WHAT IS REQUIRED =>
According to the cluster setup instructions, why should the inbound rule that opens all ports apply only to the same security group?

QUOTED PASSAGE =>
━━━━━━━━━━━━━━━━━━━━

In this part of the project (which will also serve as our take-home midterm), you will 1) Set up a 4-node cluster and 2) perform data warehousing and transformation queries using Hive, Pig and Hadoop streaming. The modified Hive-style schema is at:
http://rasinsrv07.cstcis.cti.depaul.edu/CSC555/SSBM1/SSBM_schema_hive.sql
It is based on SSBM benchmark (derived from industry standard TPCH benchmark). The data is at Scale1, or the smallest unit – lineorder is the largest table at about 0.6GB. You can use wget to download the following links. Keep in mind that data is |-separated (not csv).
http://rasinsrv07.cstcis.cti.depaul.edu/CSC555/SSBM1/dwdate.tbl
http://rasinsrv07.cstcis.cti.depaul.edu/CSC555/SSBM1/lineorder.tbl
http://rasinsrv07.cstcis.cti.depaul.edu/CSC555/SSBM1/part.tbl
http://rasinsrv07.cstcis.cti.depaul.edu/CSC555/SSBM1/supplier.tbl
http://rasinsrv07.cstcis.cti.depaul.edu/CSC555/SSBM1/customer.tbl
Please be sure to submit all code (pig, python and SQL).
Part 1: Multi-node cluster
1) Your first step is to setup a multi-node cluster and re-run a simple wordcount. For this part, you will create a 4-node cluster (with a total of 1 master + 3 worker nodes). Include your master node in the “slaves” file, to make sure all 4 nodes are working.
You need to perform the following steps:
1. Create a new node of a medium size (you can always switch the size of the node). It is possible, but I do not recommend trying to reconfigure your existing Hadoop into this new cluster (it is much easier to make 4 new nodes for a total of 5 in your AWS account).
a. When creating a node I recommend changing the default 8G hard drive to 30G on all nodes.
b. Change your security group setting to open firewall access. We need to open the ports in two different ways. We will open port 50070 for the web interface in order to be able to see the cluster status in a browser. We will also set 0-64000 range opening up all ports. However, we will ensure that the ports are open only within the cluster and not to the world.
In order to make changes, you need to do the following. Access the cluster security group (launch-wizard-xx). Right click on the security group and choose Edit inbound rules
Note that the first line below is opening port 50070. The second line below is the default (port 22 is required for regular SSH connections). The third line opens all ports but ONLY for the same security group (assuming that all of your nodes in the cluster share the same security group – that will happen automatically if you use the “create more like this” option when creating instances as specified in part 1-c below). We had some issues with machines being hacked and disabled without that last limitation, so make sure you include it.

━━━━━━━━━━━━━━━━━━━━

Stored items:
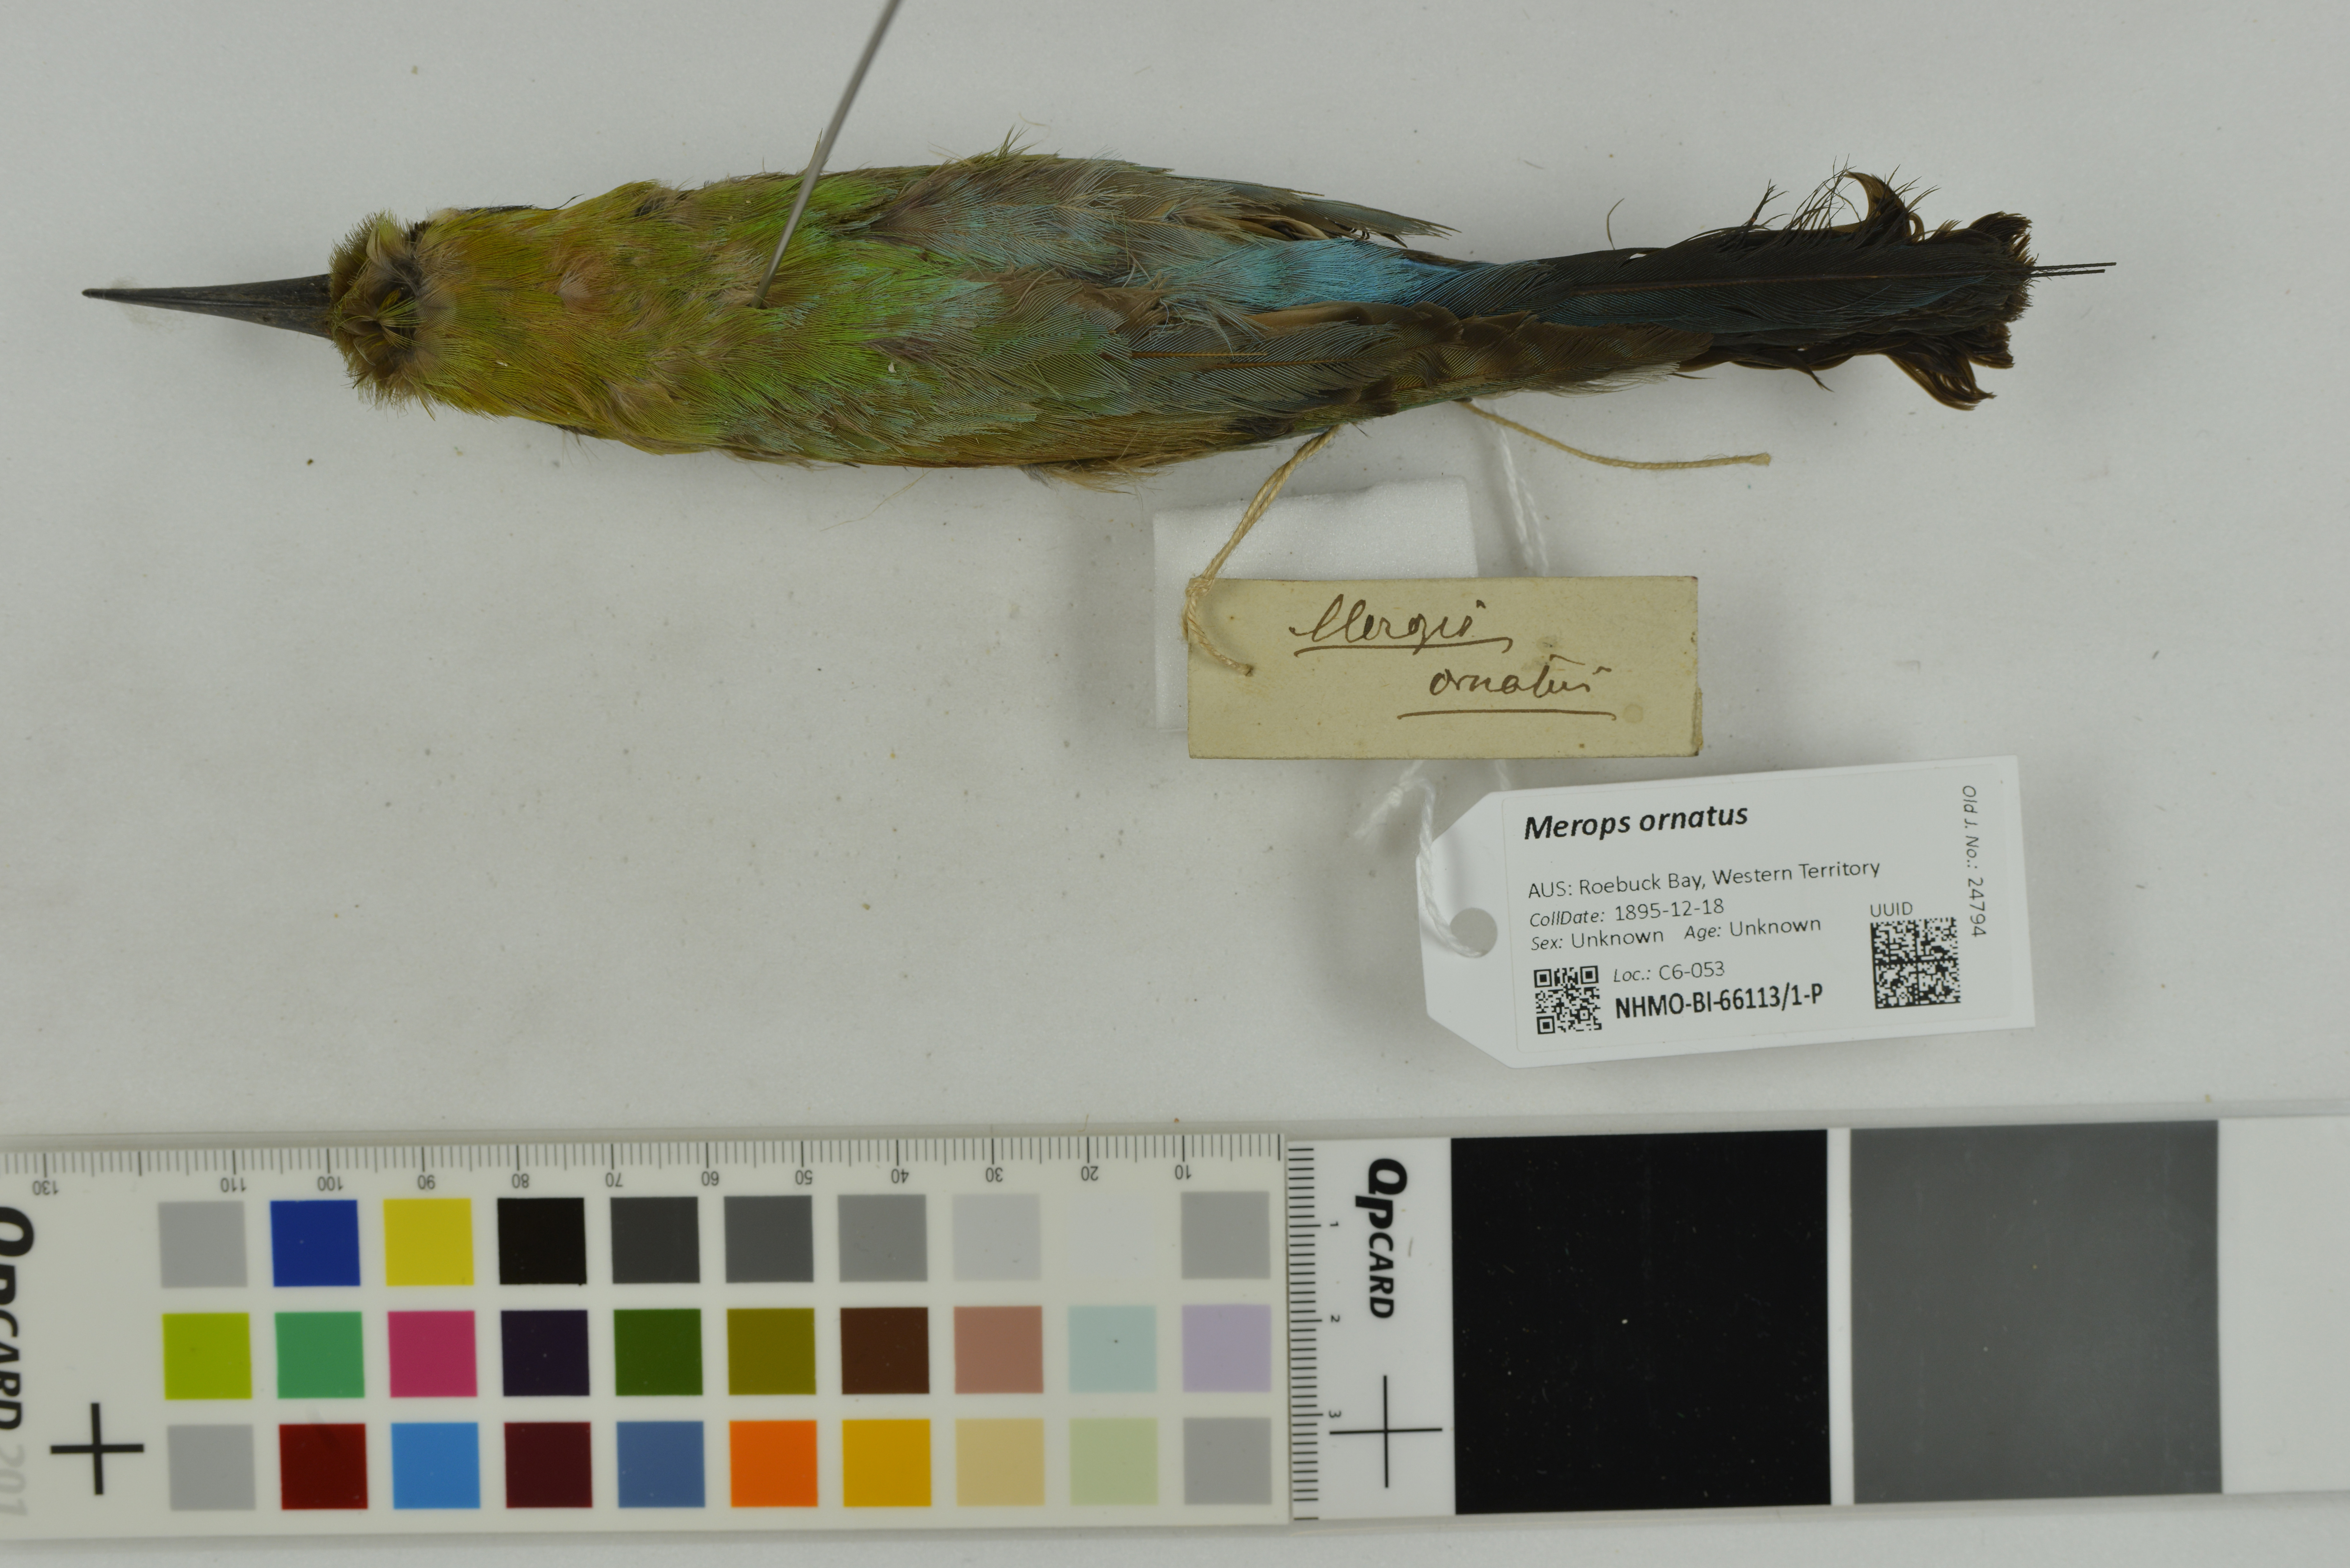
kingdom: Animalia
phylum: Chordata
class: Aves
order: Coraciiformes
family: Meropidae
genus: Merops
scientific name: Merops ornatus
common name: Rainbow bee-eater
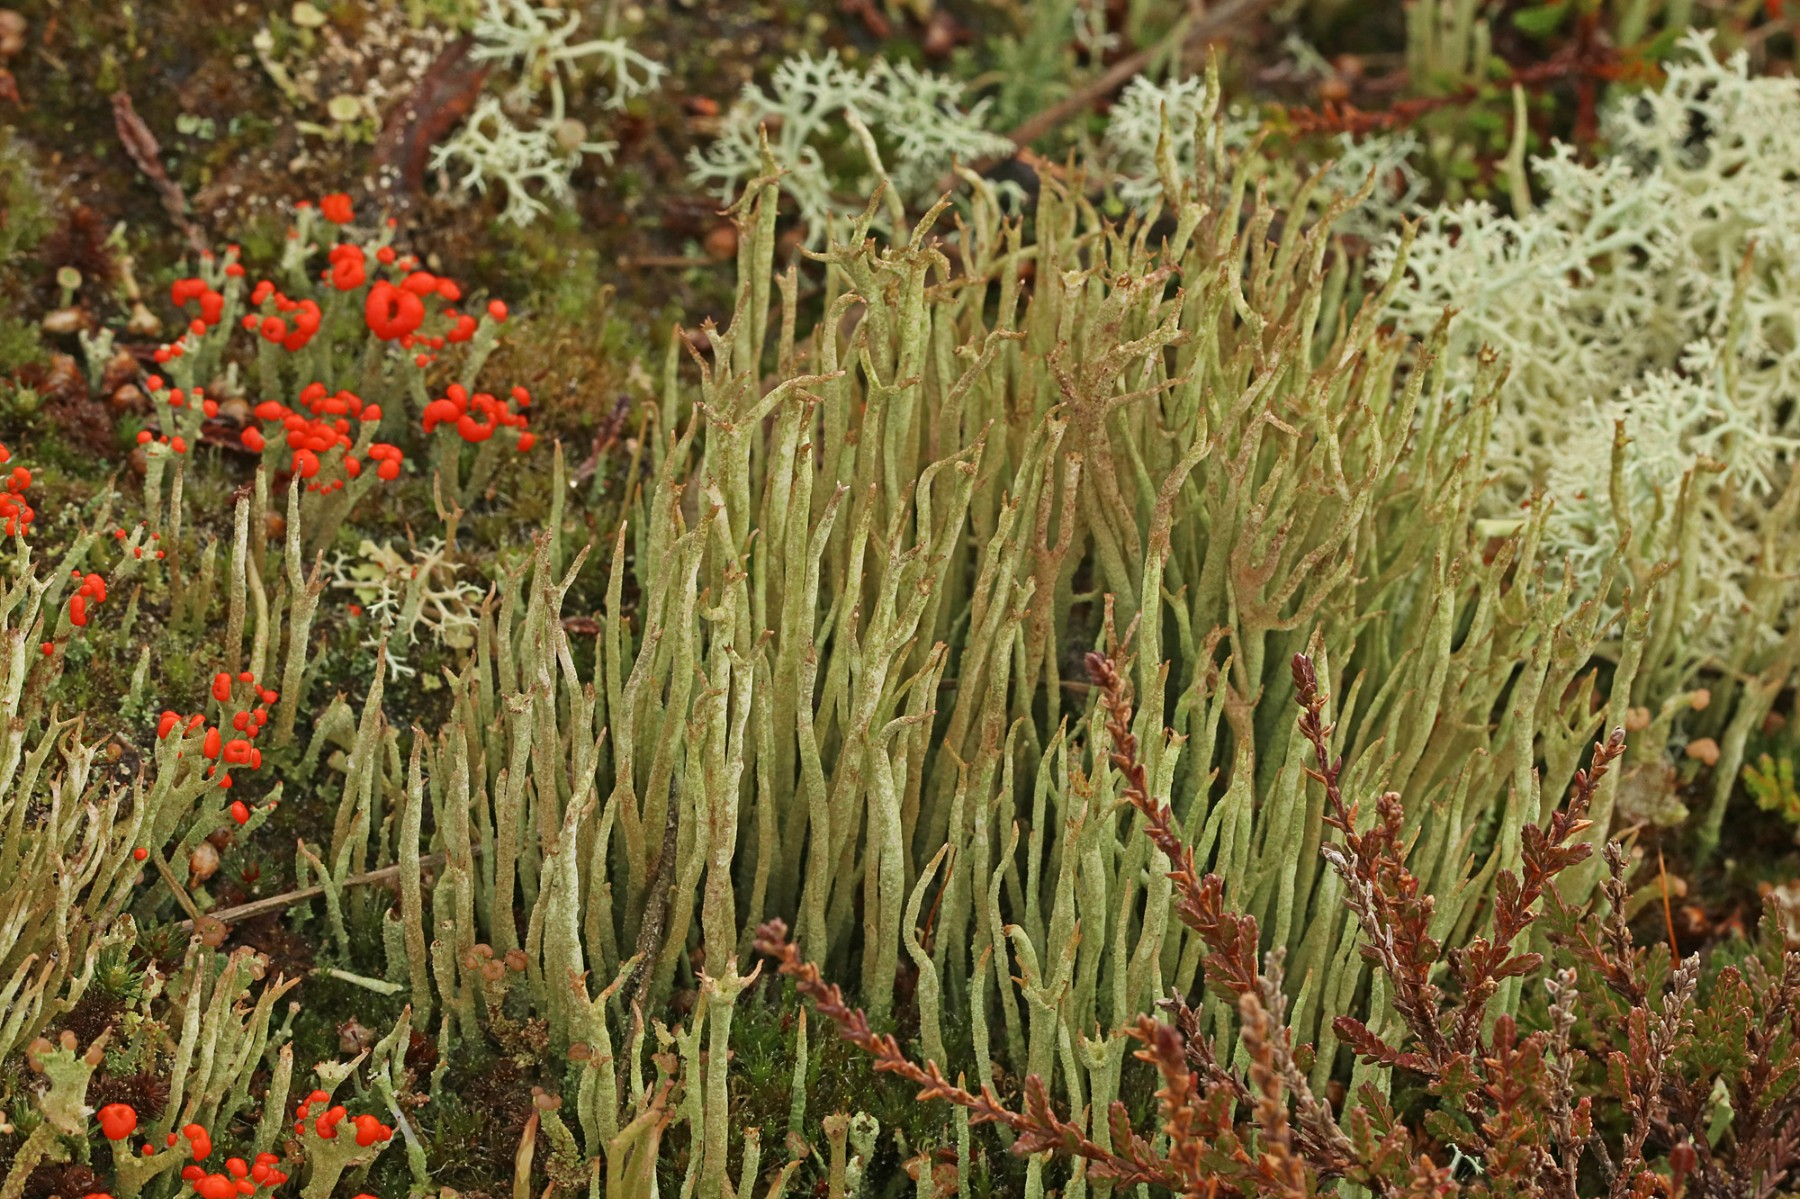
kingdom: Fungi
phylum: Ascomycota
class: Lecanoromycetes
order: Lecanorales
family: Cladoniaceae
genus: Cladonia
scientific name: Cladonia cornuta
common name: syl-bægerlav
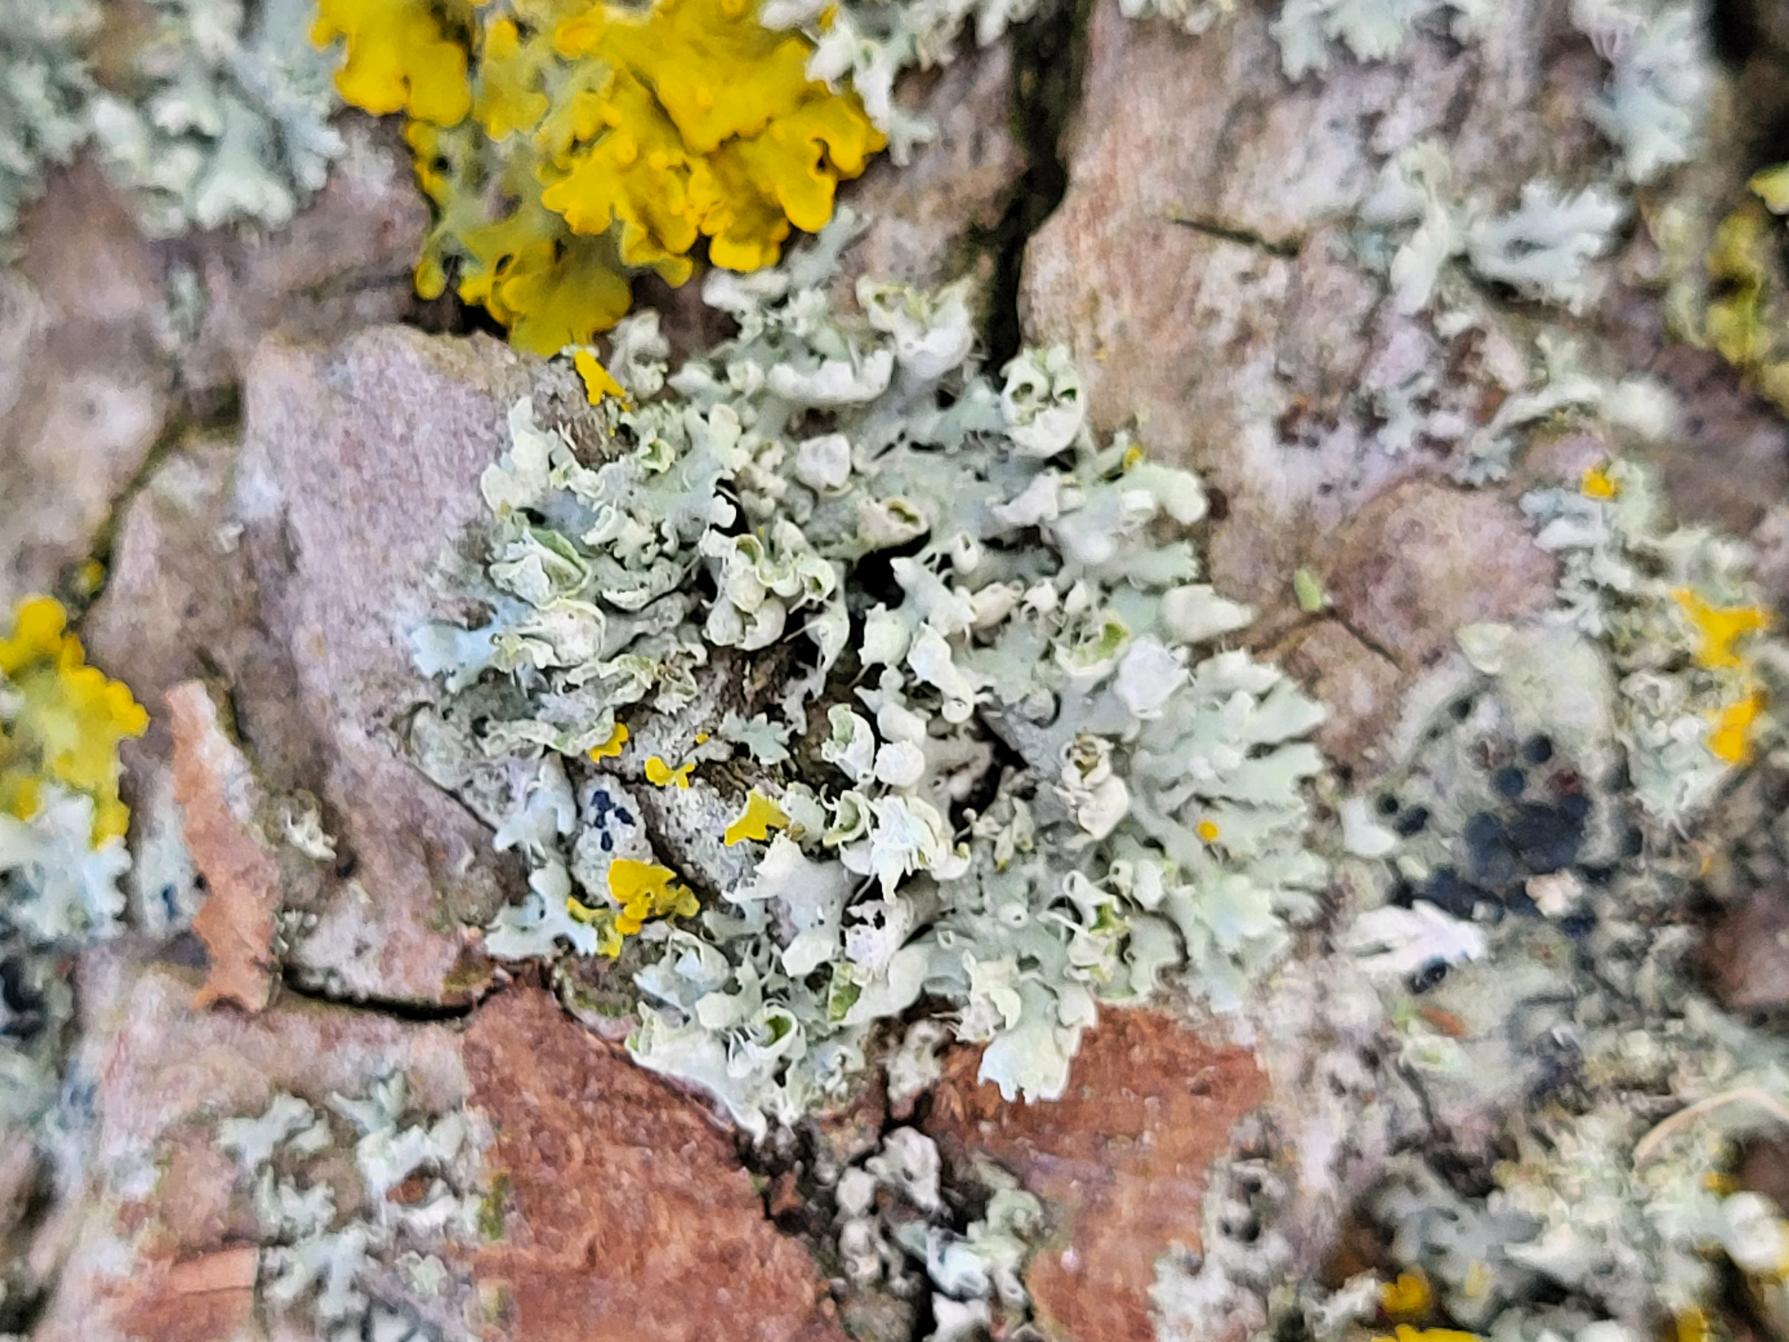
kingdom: Fungi
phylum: Ascomycota
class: Lecanoromycetes
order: Caliciales
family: Physciaceae
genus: Physcia
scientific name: Physcia adscendens
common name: Hætte-rosetlav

━━━━━━━━━━━━━━━━━━━━

RESPONSE TO THE EXERCISE =>
Machines had been hacked and disabled when that limitation was missing. Restricting the rule keeps the ports open only within the cluster and not to the world.